Passons maintenant au kit crimeware « à monter soi-même »  dont nous avons découvert l’existence le mois dernier. Connu sous le nom de « Weyland –Yutani », cet outil de création de malwares est conçu pour mettre en place un charmant botnet avec l’aide de cybercriminels néophytes. Le builder est vendu sur les forums underground depuis quelque temps déjà et permet aux cyber-escrocs moins expérimentés de créer leur propres malwares en indiquant simplement certaines informations dans celui-ci. Le kit Weyland-Yutani comprend un builder, un panneau d’administration et possède également des fonctions de chiffrement. Les bots qu’il développe supportent les injections web et la récupération de formulaires dans Firefox et, selon son auteur, Chrome et Safari suivront bientôt. Les modèles d’injections Web sont identiques à ceux de Zeus et SpyEye. S’il est vrai qu’il y a eu d’autres tentatives de création de kits de malwares « à monter soi-même » pour les utilisateurs de Mac OS X, telles que le bundle HellRaiser, Weyland-Yutani est bien plus sophistiqué.

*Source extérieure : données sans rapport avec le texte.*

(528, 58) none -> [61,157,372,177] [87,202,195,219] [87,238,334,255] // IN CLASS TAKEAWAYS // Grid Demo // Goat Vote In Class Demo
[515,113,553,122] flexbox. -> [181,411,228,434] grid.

La bonne nouvelle est que l’auteur ne vend plus le kit à des particuliers, ce qui signifie que peu de builders ont été vendus à ce jour. La mauvaise nouvelle est que nous avons observé cette situation à l’âge d’or de Zeus, lorsque le kit d’origine à monter soi-même avait été retiré pour être amélioré et vendu sous le nom de SpyEye.

 

Des failles logicielles conduisent à l’exécution de code à distance

La mise à jour logicielle publiée le mois dernier par Apple est impressionnante. Son bulletin de sécurité du mois d’avril indique que l’éditeur a publié pas moins de 9 correctifs pour différents types d’attaques allant du débordement de mémoire tampon à la corruption de mémoire dans de multiples applications et bibliothèques. Toutes ces failles permettent l’exécution de code arbitraire à distance lorsqu’un fichier vidéo ou une image malveillante est ouverte. Plus précisément, lorsque vous ouvrez un film ou une image sur Internet, quelqu’un peut exécuter du code (installer des malwares) sur votre Mac sans aucune intervention de votre part. Aucun mot de passe administrateur n’est requis.

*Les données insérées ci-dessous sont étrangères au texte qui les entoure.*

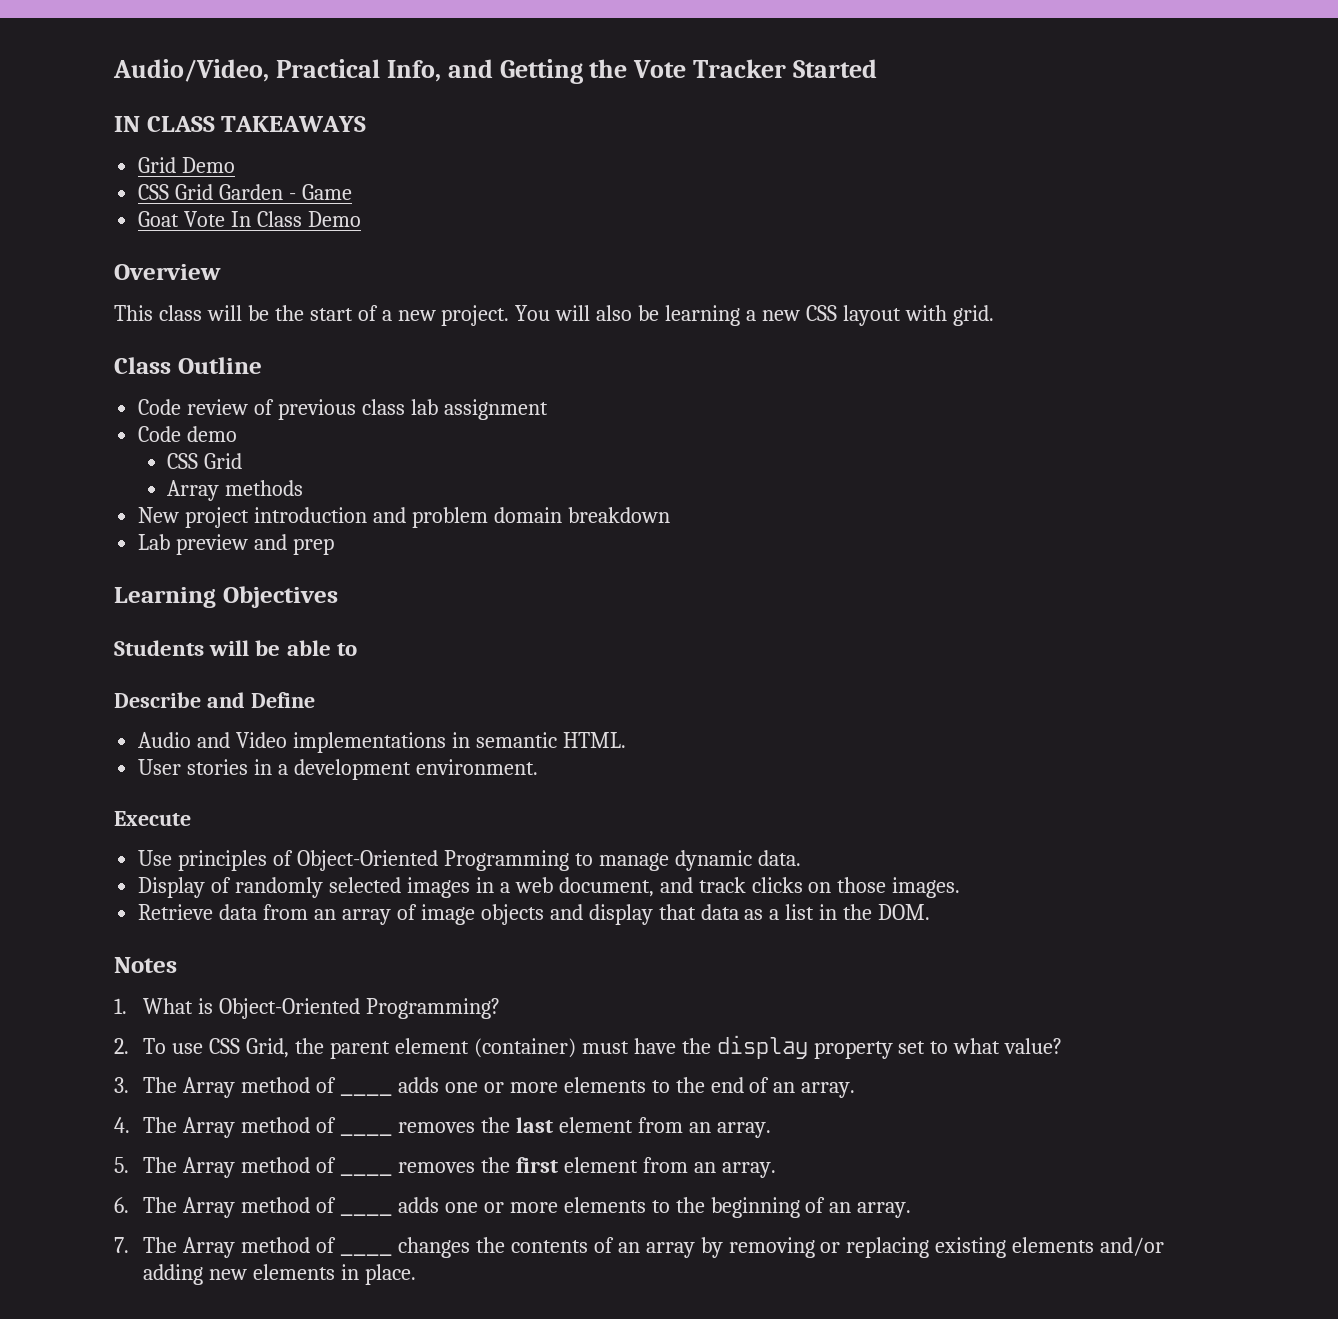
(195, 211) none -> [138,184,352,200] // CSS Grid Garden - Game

D’autres correctifs règlent les problèmes de débordement de mémoire tampon et de corruption de mémoire dans les composants de gestion des polices qui permettent également à un attaquant d’installer des malwares à distance sur un ordinateur, sans l’interaction de l’utilisateur. Il suffit pour cela de consulter un site Web contenant une police intégrée spécialement conçue. L’élévation de privilèges est également abordée dans le bulletin : « un problème au niveau de la vérification des privilèges dans le système i386_set_ldt peut permettre à un utilisateur local d’exécuter un code arbitraire avec des privilèges système » indique le document. Cela signifie que, dans certaines circonstances, des personnes non administratrices peuvent exécuter et installer des logiciels, ce qui facilite grandement l’ingénierie sociale.

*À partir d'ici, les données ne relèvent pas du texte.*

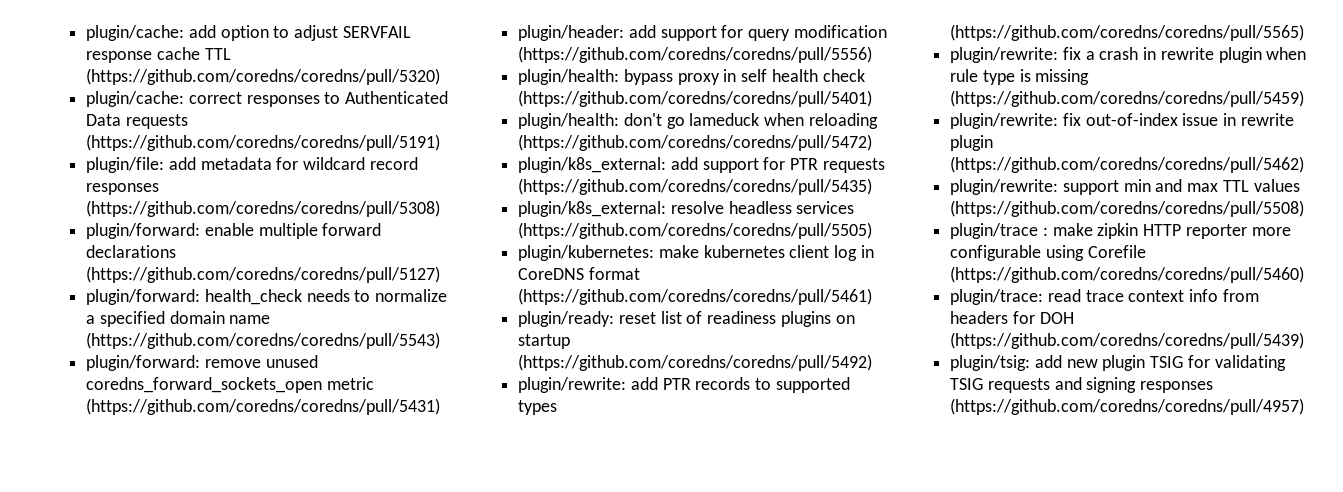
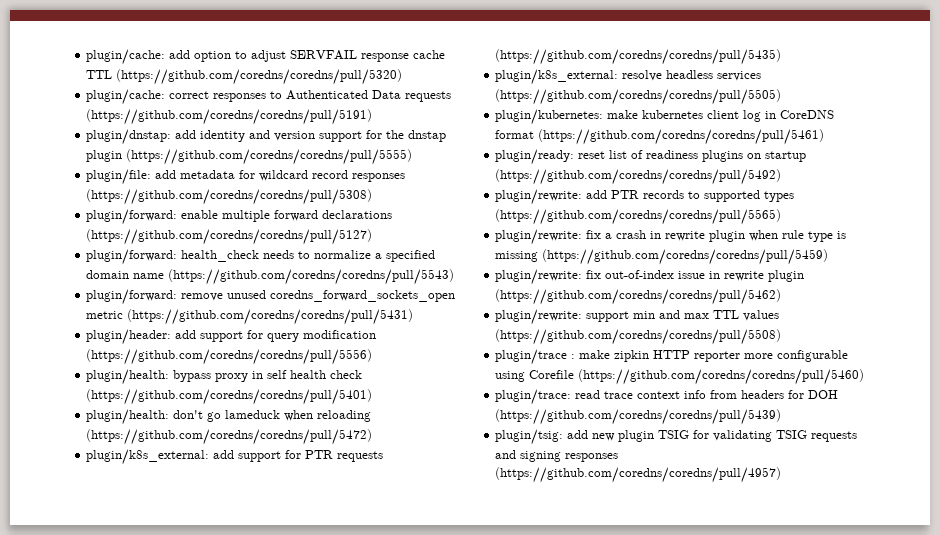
(441, 142) none -> [86,129,447,145] [86,149,413,165] // plugin/dnstap: add identity and version support for the dnstap plugin (https://github.com/coredns/coredns/pull/5555)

Je n’aborderai pas ici les autres vulnérabilités de logiciels tiers pouvant prendre le contrôle de votre Mac, mais signalons que Skype a publié un avis de sécurité au sujet d’une faille permettant à un attaquant de prendre le contrôle d’un système en envoyant simplement un message spécialement conçu. Plutôt simple non ?

En résumé

Maintenant que Mac OS X représente plus de 10% de parts de marché, les cyber-escrocs semblent déterminer à cibler les utilisateurs Mac. Si vous pensez que vous n’avez pas besoin d’une solution de sécurité car vous êtes sous Mac OS X, vous serez sans doute surpris d’apprendre qu’au cours de la dernière conférence Pwn2Own, une personne est parvenue à prendre le contrôle d’un ordinateur Mac OS X 10.6.6 disposant des derniers correctifs et fonctionnant sous Safari 5.0.3 en moins de 5 secondes, le rendant ainsi vulnérable à d’autres attaques.